**TASK DETAILS:**
Set down every line of text from all the items below word for word, and leave out the pictures.
[DATA PROVIDED — start]
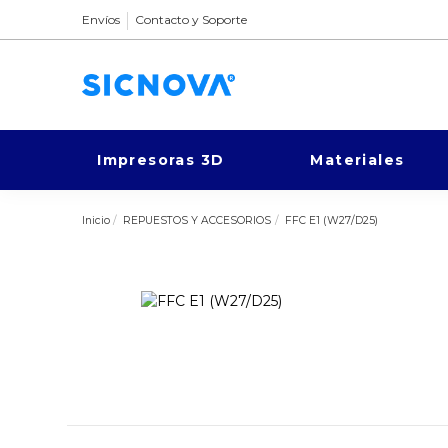
Envíos
Contacto y Soporte
Impresoras 3D
Materiales
Inicio
REPUESTOS Y ACCESORIOS
FFC E1 (W27/D25)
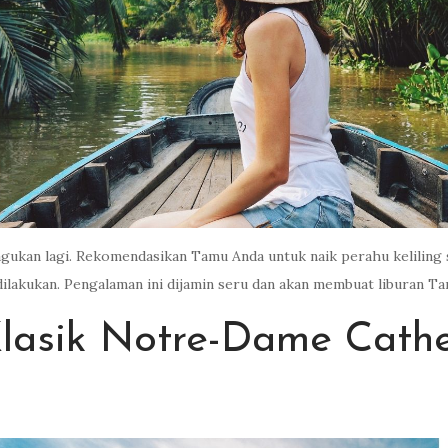
gukan lagi. Rekomendasikan Tamu Anda untuk naik perahu keliling 
 dilakukan. Pengalaman ini dijamin seru dan akan membuat liburan 
lasik Notre-Dame Cathed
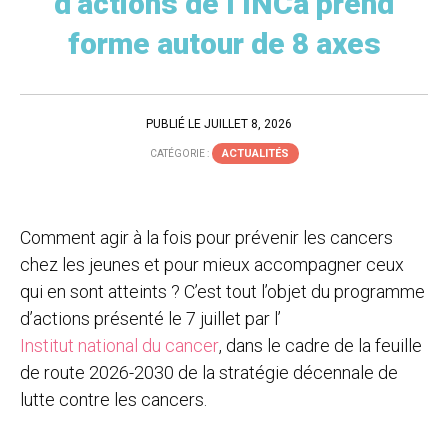
d’actions de l’INCa prend
forme autour de 8 axes
PUBLIÉ LE JUILLET 8, 2026
ACTUALITÉS
CATÉGORIE :
Comment agir à la fois pour prévenir les cancers
chez les jeunes et pour mieux accompagner ceux
qui en sont atteints ? C’est tout l’objet du programme
d’actions présenté le 7 juillet par l’
Institut national du cancer
, dans le cadre de la feuille
de route 2026-2030 de la stratégie décennale de
lutte contre les cancers.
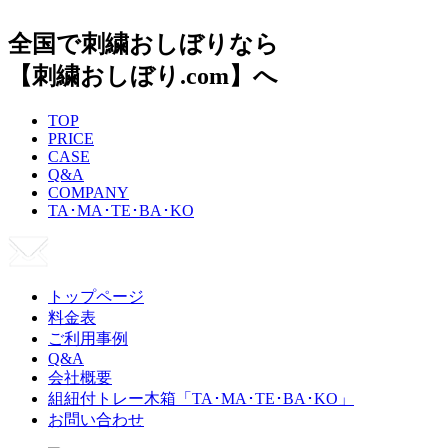
全国で刺繍おしぼりなら
【刺繍おしぼり.com】へ
TOP
PRICE
CASE
Q&A
COMPANY
TA･MA･TE･BA･KO
トップページ
料金表
ご利用事例
Q&A
会社概要
組紐付トレー木箱「TA･MA･TE･BA･KO」
お問い合わせ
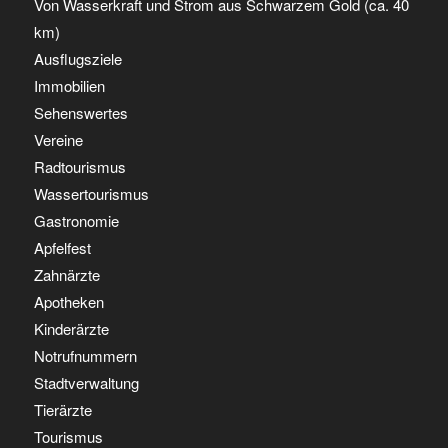
Von Wasserkraft und Strom aus Schwarzem Gold (ca. 40
km)
Ausflugsziele
Immobilien
Sehenswertes
Vereine
Radtourismus
Wassertourismus
Gastronomie
Apfelfest
Zahnärzte
Apotheken
Kinderärzte
Notrufnummern
Stadtverwaltung
Tierärzte
Tourismus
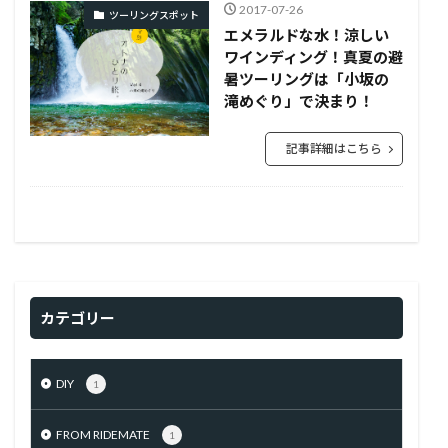
2017-07-26
ツーリングスポット
エメラルドな水！涼しい
ワインディング！真夏の避
暑ツーリングは「小坂の
滝めぐり」で決まり！
記事詳細はこちら
カテゴリー
DIY
1
FROM RIDEMATE
1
[DATA PROVIDED — finish]
**RESPONSE AREA:**
Envíos
Contacto y Soporte
Impresoras 3D
Materiales
Inicio
REPUESTOS Y ACCESORIOS
FFC E1 (W27/D25)
gukan lagi. Rekomendasikan Tamu Anda untuk naik perahu keliling 
 dilakukan. Pengalaman ini dijamin seru dan akan membuat liburan 
lasik Notre-Dame Cathed
d’actions de l’INCa prend
forme autour de 8 axes
PUBLIÉ LE JUILLET 8, 2026
ACTUALITÉS
CATÉGORIE :
Comment agir à la fois pour prévenir les cancers
chez les jeunes et pour mieux accompagner ceux
qui en sont atteints ? C’est tout l’objet du programme
d’actions présenté le 7 juillet par l’
Institut national du cancer
, dans le cadre de la feuille
de route 2026-2030 de la stratégie décennale de
lutte contre les cancers.
全国で刺繍おしぼりなら
【刺繍おしぼり.com】へ
TOP
PRICE
CASE
Q&A
COMPANY
TA･MA･TE･BA･KO
トップページ
料金表
ご利用事例
Q&A
会社概要
組紐付トレー木箱「TA･MA･TE･BA･KO」
お問い合わせ
Von Wasserkraft und Strom aus Schwarzem Gold (ca. 40
km)
Ausflugsziele
Immobilien
Sehenswertes
Vereine
Radtourismus
Wassertourismus
Gastronomie
Apfelfest
Zahnärzte
Apotheken
Kinderärzte
Notrufnummern
Stadtverwaltung
Tierärzte
Tourismus
2017-07-26
ツーリングスポット
エメラルドな水！涼しい
ワインディング！真夏の避
暑ツーリングは「小坂の
滝めぐり」で決まり！
記事詳細はこちら
カテゴリー
DIY
1
FROM RIDEMATE
1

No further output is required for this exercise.